What needs to be done >>
Reproduce every line of the records below verbatim, leaving out the pictures.

Data excerpts >>
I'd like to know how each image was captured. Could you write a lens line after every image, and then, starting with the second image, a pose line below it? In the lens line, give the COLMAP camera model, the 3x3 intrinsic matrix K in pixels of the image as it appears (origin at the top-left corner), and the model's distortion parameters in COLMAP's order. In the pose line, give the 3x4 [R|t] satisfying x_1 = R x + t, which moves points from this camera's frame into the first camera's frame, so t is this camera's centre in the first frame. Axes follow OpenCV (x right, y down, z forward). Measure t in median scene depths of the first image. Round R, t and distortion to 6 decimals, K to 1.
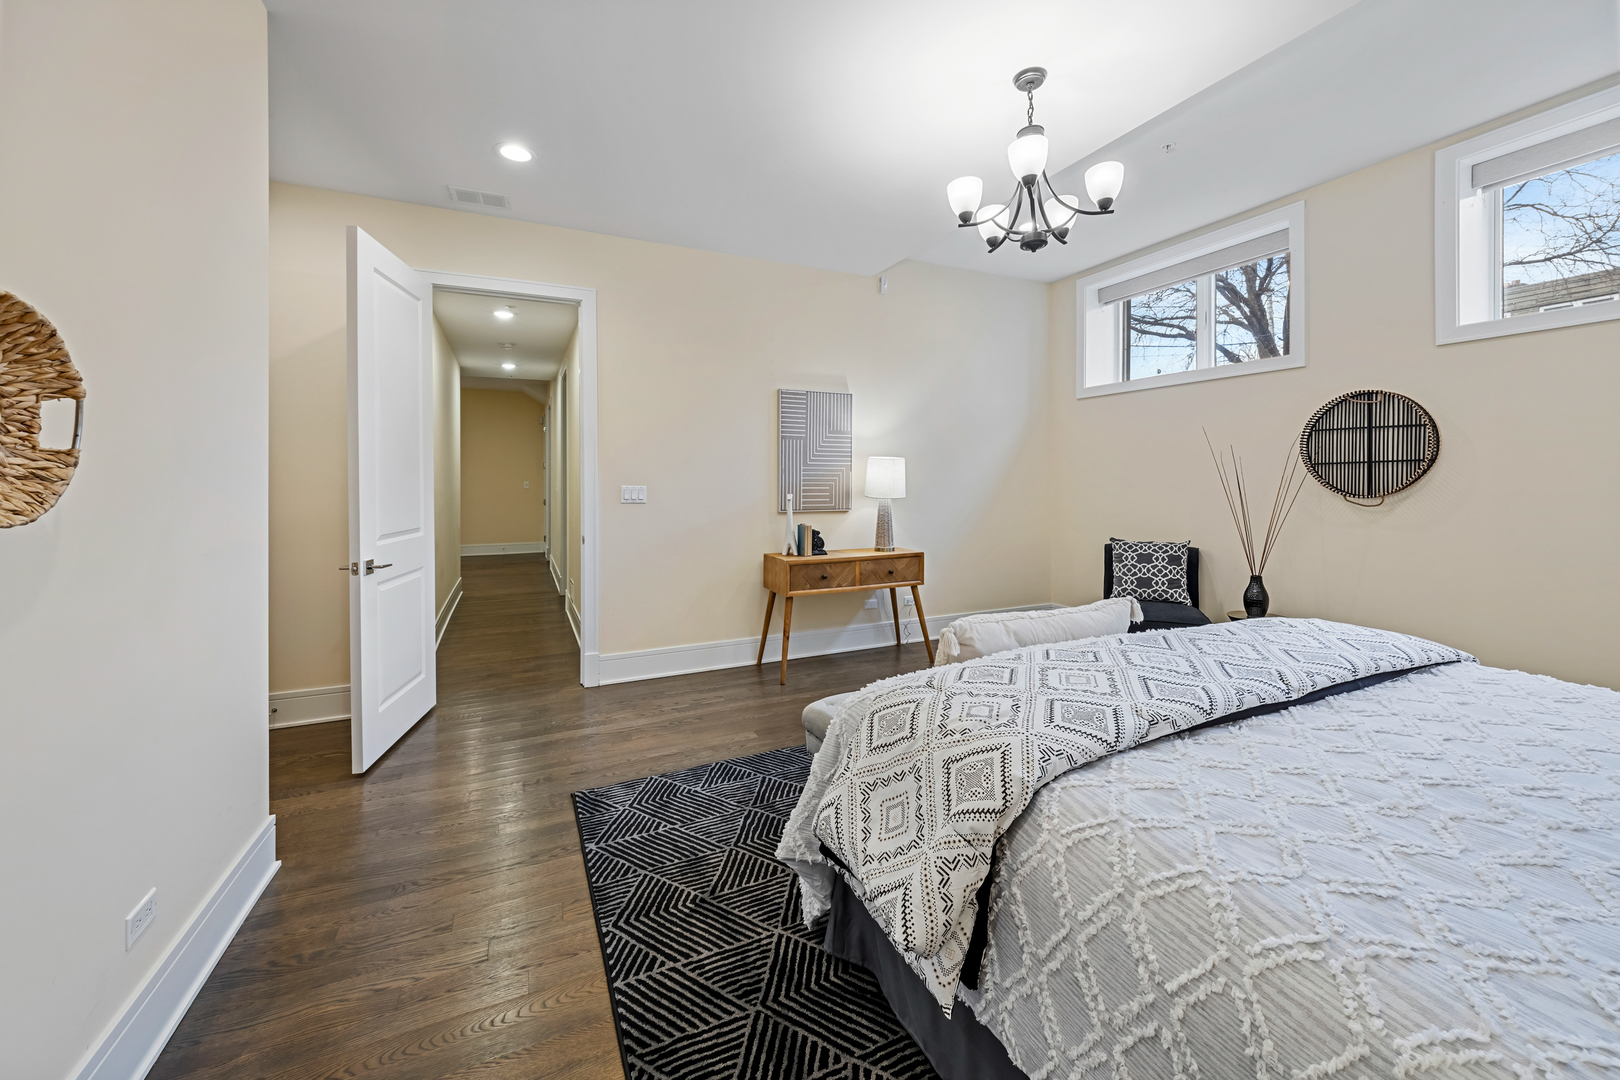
lens RADIAL K [[615.0, 0, 797.4], [0, 615.0, 484.1], [0, 0, 1]] dist [-0.002166, -0.000755]
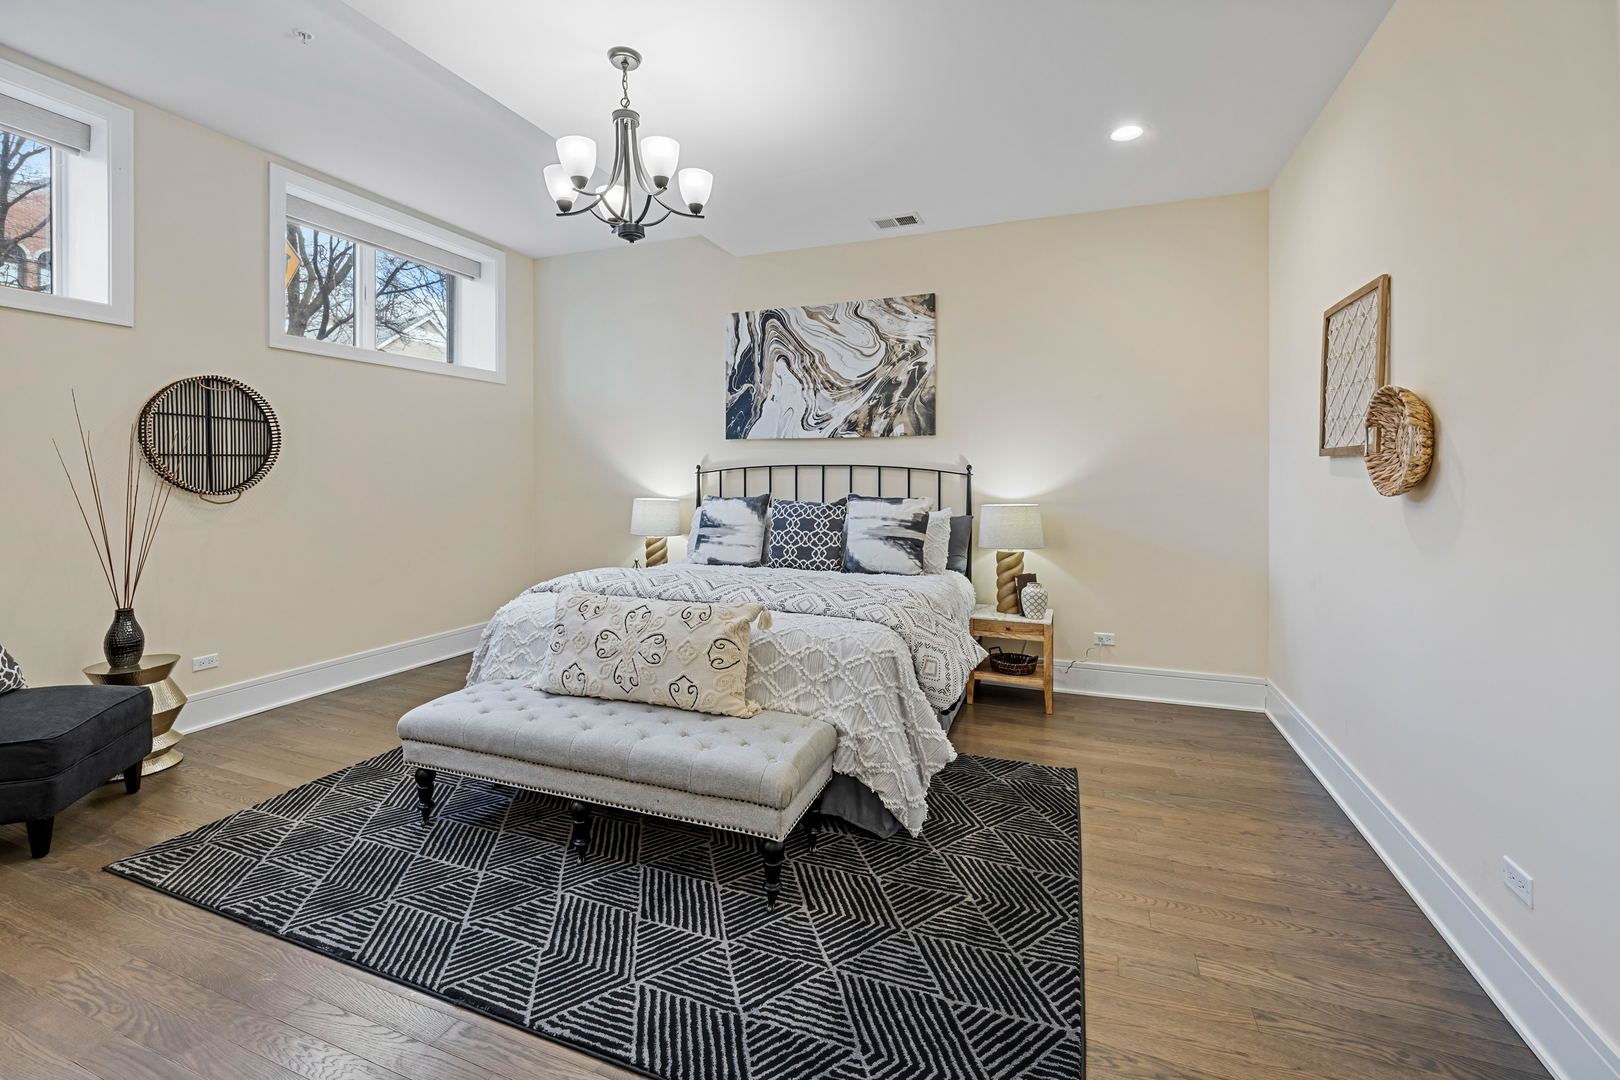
lens RADIAL K [[692.1, 0, 801.4], [0, 692.1, 481.8], [0, 0, 1]] dist [0.005718, -0.003960]
pose [[-0.695779, -0.008429, 0.718206, -0.710802], [-0.000097, 0.999932, 0.011642, -0.013914], [-0.718256, 0.008030, -0.695733, 1.846011]]
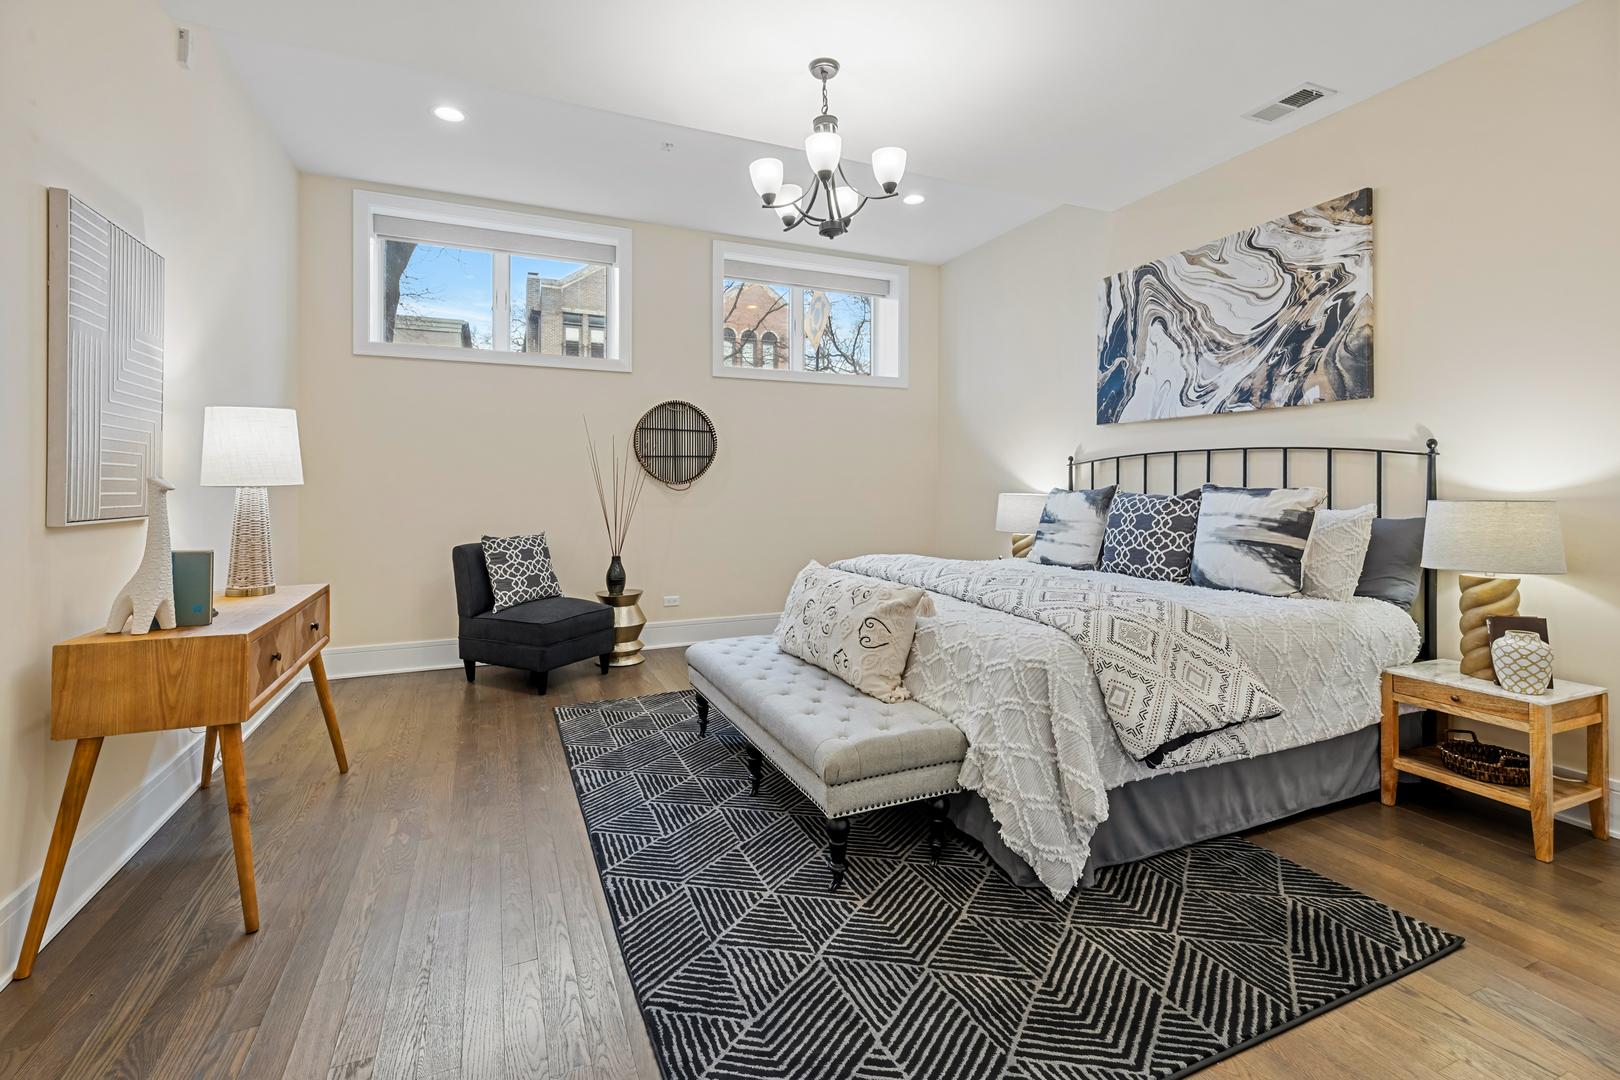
lens RADIAL K [[718.9, 0, 805.2], [0, 718.9, 486.4], [0, 0, 1]] dist [0.010075, 0.000228]
pose [[0.020806, -0.000531, 0.999783, -0.990999], [0.003862, 0.999992, 0.000451, 0.047159], [-0.999776, 0.003851, 0.020808, 1.190625]]
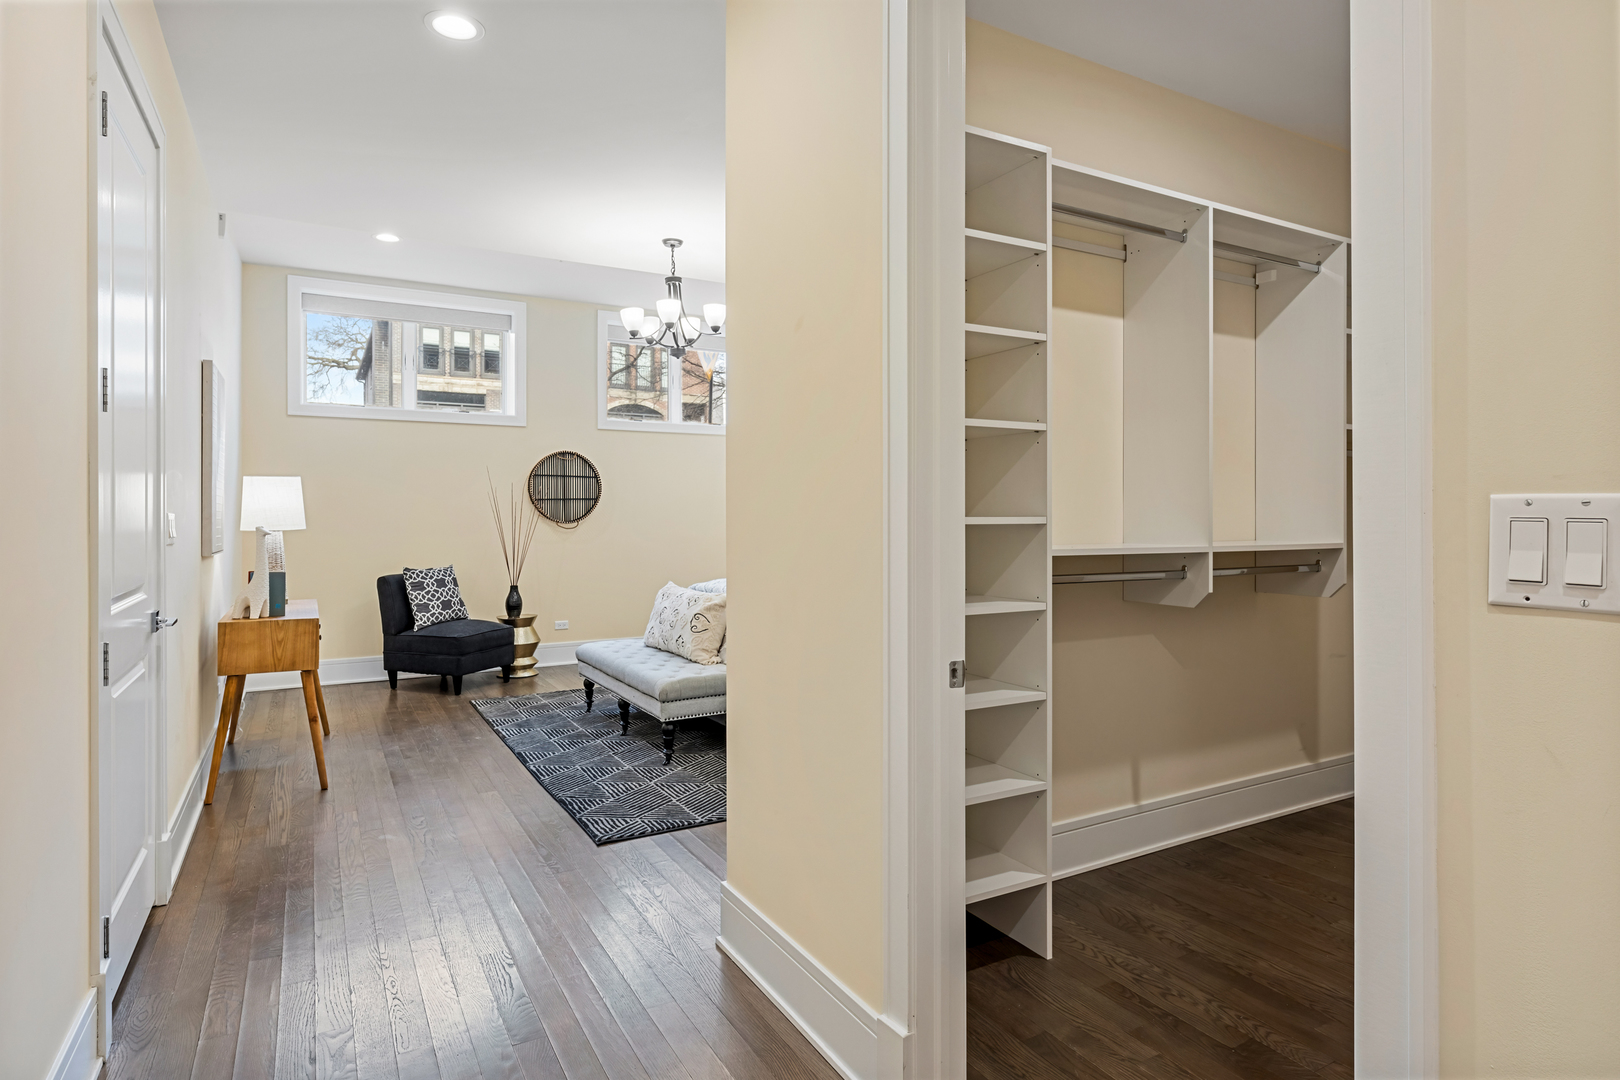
lens RADIAL K [[911.7, 0, 822.0], [0, 911.7, 515.1], [0, 0, 1]] dist [-0.005914, -0.007421]
pose [[-0.085575, -0.000243, 0.996332, -2.237333], [0.005508, 0.999985, 0.000717, 0.008407], [-0.996316, 0.005549, -0.085573, 0.977888]]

Solution for this exercise >>
I'd like to know how each image was captured. Could you write a lens line after every image, and then, starting with the second image, a pose line below it? In the lens line, give the COLMAP camera model, the 3x3 intrinsic matrix K in pixels of the image as it appears (origin at the top-left corner), and the model's distortion parameters in COLMAP's order. In the pose line, give the 3x4 [R|t] satisfying x_1 = R x + t, which moves points from this camera's frame into the first camera's frame, so t is this camera's centre in the first frame. Axes follow OpenCV (x right, y down, z forward). Measure t in median scene depths of the first image. Round R, t and distortion to 6 decimals, K to 1.
lens RADIAL K [[615.0, 0, 797.4], [0, 615.0, 484.1], [0, 0, 1]] dist [-0.002166, -0.000755]
lens RADIAL K [[692.1, 0, 801.4], [0, 692.1, 481.8], [0, 0, 1]] dist [0.005718, -0.003960]
pose [[-0.695779, -0.008429, 0.718206, -0.710802], [-0.000097, 0.999932, 0.011642, -0.013914], [-0.718256, 0.008030, -0.695733, 1.846011]]
lens RADIAL K [[718.9, 0, 805.2], [0, 718.9, 486.4], [0, 0, 1]] dist [0.010075, 0.000228]
pose [[0.020806, -0.000531, 0.999783, -0.990999], [0.003862, 0.999992, 0.000451, 0.047159], [-0.999776, 0.003851, 0.020808, 1.190625]]
lens RADIAL K [[911.7, 0, 822.0], [0, 911.7, 515.1], [0, 0, 1]] dist [-0.005914, -0.007421]
pose [[-0.085575, -0.000243, 0.996332, -2.237333], [0.005508, 0.999985, 0.000717, 0.008407], [-0.996316, 0.005549, -0.085573, 0.977888]]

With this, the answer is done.